=== TASK BRIEF ===
Please find every line in the entries below that contains the word "average" and copy each of those lines.

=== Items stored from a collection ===
○ ○ ○ ○

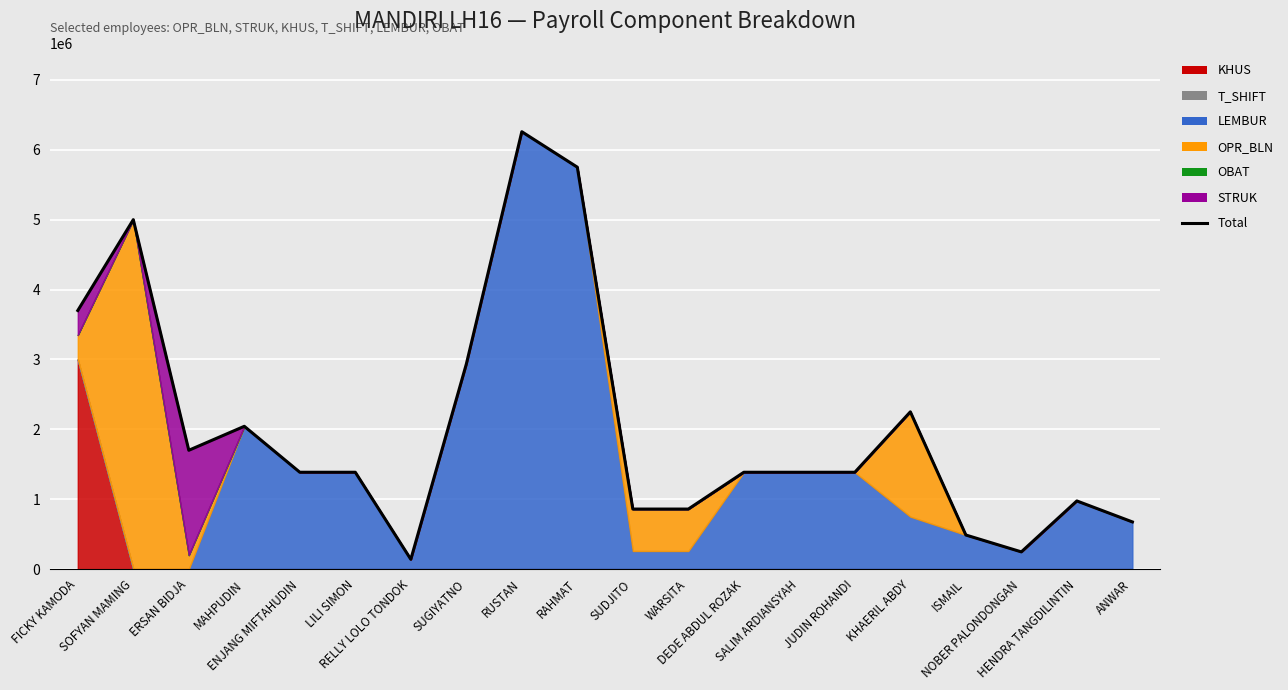

What is the difference between the second highest and second lowest values?

5505104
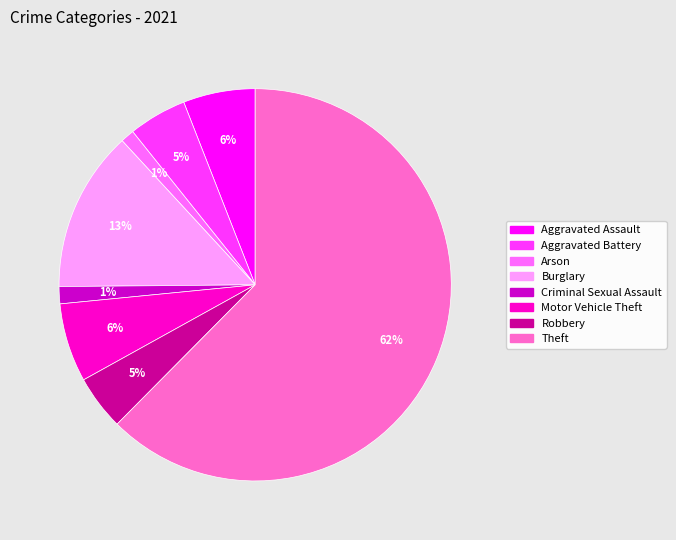

To the nearest percent, what is the average slice percentage?

12%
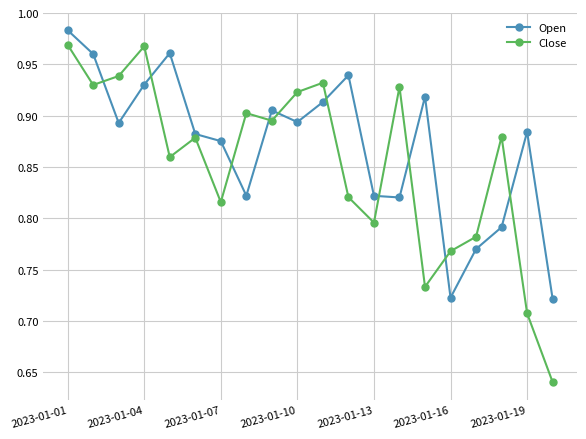

At how many categories does at least one series exceed 0?

20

○ ○ ○ ○

=== TASK SOLUTION ===
To the nearest percent, what is the average slice percentage?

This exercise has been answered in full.